Indications: Treatment of vancomycin-resistant Enterococcus faecium (VRE) infections. Nosocomial pneumonia caused by Staphylococcus aureus (including MRSA) or Streptococcus pneumoniae (including multidrug-resistant strains [MDRSP]). complicated and uncomplicated skin and skin structure infections (including diabetic foot infections without concomitant osteomyelitis). community-acquired pneumonia caused by susceptible gram-positive organisms. Linezolid is an option if a glycopeptide, such as vancomycin, cannot be used to treat pneumonia or severe skin and soft-tissue infections caused by MRSA. not active against Gram- negative organisms (must be given with other antibacterial if the infection also involves Gram-negative organisms. (the combination should be used for mixed skin and soft tissue infections only when other treatments are not available).

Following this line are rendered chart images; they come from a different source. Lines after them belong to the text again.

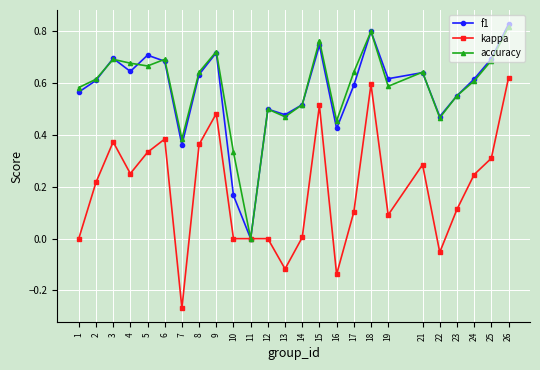

Which series has the widest spread of values?

kappa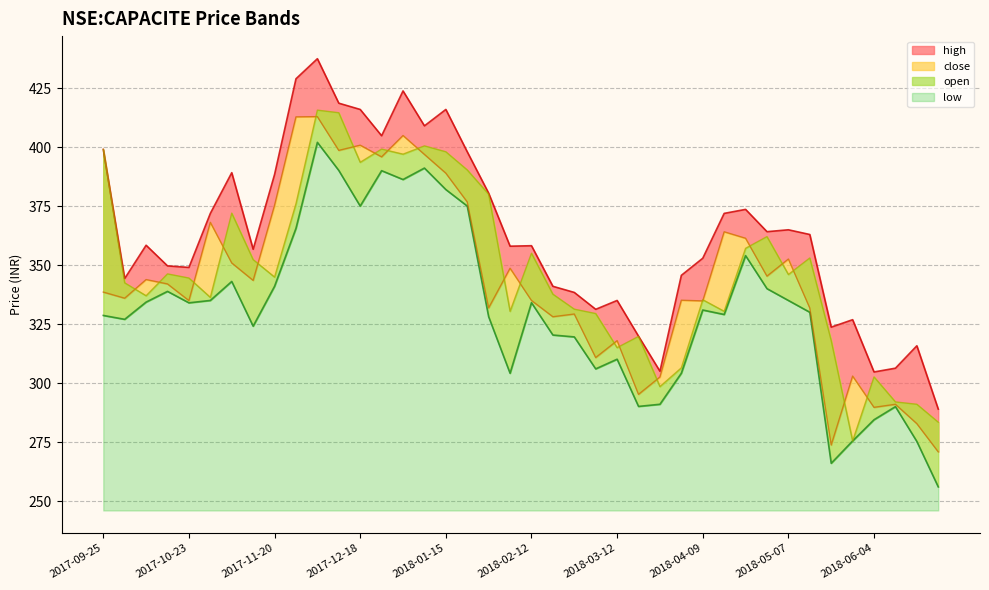

Rank the categories by high value from lowest to highest.

2018-06-25, 2018-06-04, 2018-03-26, 2018-06-11, 2018-06-18, 2018-03-19, 2018-05-21, 2018-05-28, 2018-03-05, 2018-03-12, 2018-02-26, 2018-02-19, 2017-10-03, 2018-04-02, 2017-10-23, 2017-10-16, 2018-04-09, 2017-11-13, 2018-02-05, 2018-02-12, 2017-10-09, 2018-05-14, 2018-04-30, 2018-05-07, 2017-10-30, 2018-04-16, 2018-04-23, 2018-01-29, 2017-11-20, 2017-11-06, 2018-01-22, 2017-09-25, 2017-12-26, 2018-01-08, 2017-12-18, 2018-01-15, 2017-12-11, 2018-01-01, 2017-11-27, 2017-12-04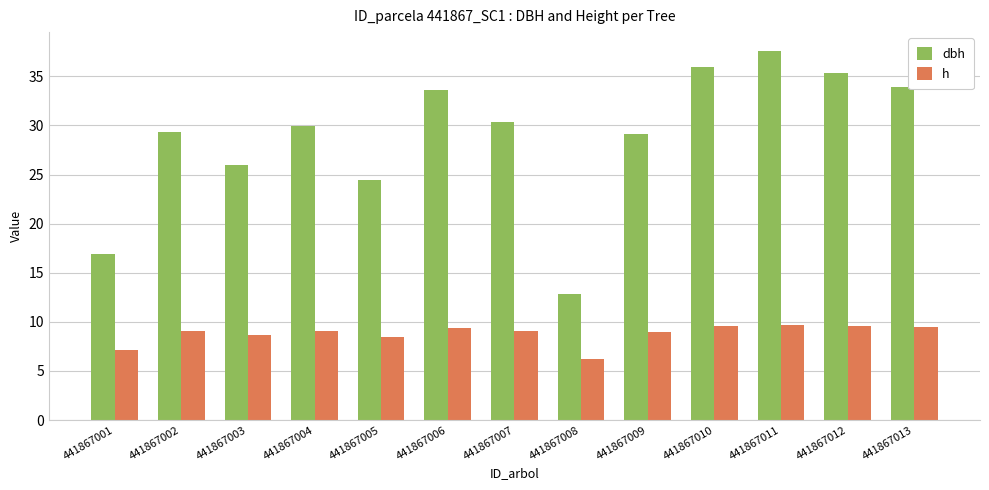

Is it true that dbh equals 58.6 at 441867012?

False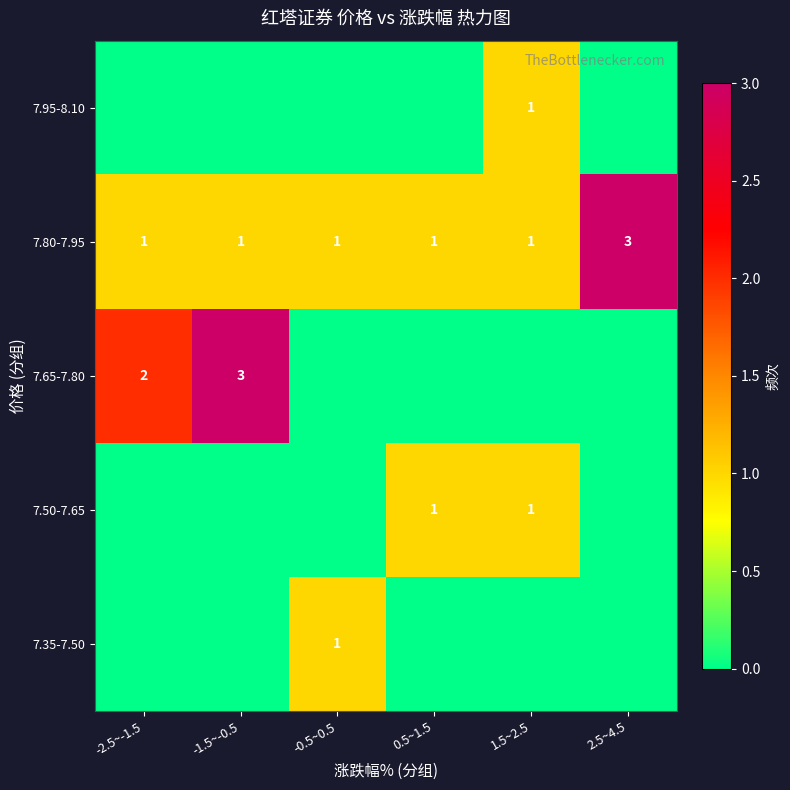

What is the difference between the highest and lowest values at 2.5~4.5?

3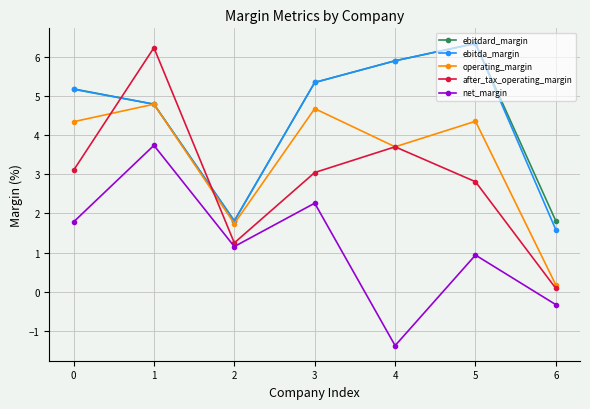

True or false: net_margin has more than 2 points higher than both neighbors.

True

Cautions: Monitor, full blood count (including platelet count) weekly.history of seizures.unless close observation and blood-pressure monitoring possible avoid in uncontrolled hypertension, phaeochromocytoma, carcinoid tumour, thyrotoxicosis, bipolar depression, schizophrenia, or acute confusional states.

Contra-indications: in patients taking any medicinal product which inhibits monoamine oxidases A or B (e.g. phenelzine, isocarboxazid) or within two weeks of taking any such medicinal product.

Hepatic impairment: in severe hepatic impairment manufacturer advises use only if potential benefit outweighs risk

Renal impairment: manufacturer advises metabolites may accumulate if eGFR less than 30 ml/minute/1.73 m2

Pregnancy: manufacturer advises use only if potential benefit outweighs risk—no information available.

Breast-feeding: manufacturer advises avoid—present in milk in animal studies.

Side Effects: Most common: diarrhoea (antibiotic- associated colitis reported) nausea, vomiting, taste disturbances, headache. less commonly: thirst, dry mouth, glossitis, stomatitis, tongue discoloration, abdominal pain, dyspepsia, gastritis, constipation, pancreatitis, hypertension, fever, fatigue, dizziness, insomnia, hypoaesthesia, paraesthesia, tinnitus, polyuria, leucopenia, thrombocytopenia, eosinophilia, electrolyte disturbances, blurred vision, rash, pruritus, diaphoresis, injection-site reactions. rarely: tachycardia, transient ischaemic attacks, renal failure, also reported tooth discoloration, convulsions, lactic acidosis, hyponatraemia, pancytopenia, anaemia, Stevens-Johnson syndrome, toxic epidermal necrolysis, peripheral and optic neuropathy reported on prolonged therapy.

Dose: Adult: 600 mg every 12 hours usually for 10–14 days (max. duration of treatment 28 days). CHILD: [unlicensed] 1 week–12 years: 10 mg/kg every 8 hours 12–18 years: adult dose.